Apple was running a model double the size of the available memory. Not sure if t...

keivanalizadeh · on Dec 20, 2023

Half the memory was just an example not a sweet spot. With smaller window sizes you can use less memory, but it will come with the cost of loading more from flash.

p.s: The window size in the paper is showing how many token's feed forward layer is in the memory.

majestic5762 · on Dec 20, 2023

I was thinking a couple of days ago about this concept of windowing for LLMs, but I lack the technical skills to implement it. Now Apple just published a paper on it. This is what I call synchronicity

rbr91 · on Dec 20, 2023

Is this https://ipads.se.sjtu.edu.cn/_media/publications/powerinfer-... related? Could it be the origin?

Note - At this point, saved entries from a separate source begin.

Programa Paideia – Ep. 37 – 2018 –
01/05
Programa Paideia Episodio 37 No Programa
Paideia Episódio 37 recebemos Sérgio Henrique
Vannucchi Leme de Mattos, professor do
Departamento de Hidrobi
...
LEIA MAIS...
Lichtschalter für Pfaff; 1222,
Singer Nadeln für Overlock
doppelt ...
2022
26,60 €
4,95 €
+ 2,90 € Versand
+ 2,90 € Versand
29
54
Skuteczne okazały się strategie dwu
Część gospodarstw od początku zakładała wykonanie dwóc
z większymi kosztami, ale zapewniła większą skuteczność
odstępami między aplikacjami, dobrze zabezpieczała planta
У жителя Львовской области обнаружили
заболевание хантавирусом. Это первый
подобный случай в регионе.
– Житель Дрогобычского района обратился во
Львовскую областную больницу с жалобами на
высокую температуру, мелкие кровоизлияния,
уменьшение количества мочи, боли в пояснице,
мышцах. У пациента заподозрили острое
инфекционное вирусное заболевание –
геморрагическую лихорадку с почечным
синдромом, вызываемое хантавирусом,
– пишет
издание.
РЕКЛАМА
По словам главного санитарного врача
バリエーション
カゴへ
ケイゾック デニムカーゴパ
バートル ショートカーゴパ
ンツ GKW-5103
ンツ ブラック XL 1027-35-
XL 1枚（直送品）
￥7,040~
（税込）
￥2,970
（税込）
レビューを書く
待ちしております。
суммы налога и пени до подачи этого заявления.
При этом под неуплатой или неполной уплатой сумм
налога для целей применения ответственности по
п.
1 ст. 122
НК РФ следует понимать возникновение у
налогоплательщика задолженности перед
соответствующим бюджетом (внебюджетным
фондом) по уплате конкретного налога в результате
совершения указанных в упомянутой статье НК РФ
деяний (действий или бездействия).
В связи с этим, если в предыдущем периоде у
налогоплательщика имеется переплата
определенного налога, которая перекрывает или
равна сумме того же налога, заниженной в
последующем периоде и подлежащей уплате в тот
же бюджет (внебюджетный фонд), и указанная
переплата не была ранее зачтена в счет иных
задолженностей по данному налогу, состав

keivanalizadeh · on Dec 20, 2023

By the time we put our paper on arxiv this paper was not out so we were not aware of, but it is similar in some ways. Both this paper and us are reliant on our previous paper https://arxiv.org/abs/2310.04564 and dejavu https://arxiv.org/abs/2310.17157.

They are targeting limited gpu memory and limit cpu to gpu memory transfer. I don't know how it could be useful on Macs because MacBooks have a unified memory and you don't need to do that transfer necessarily.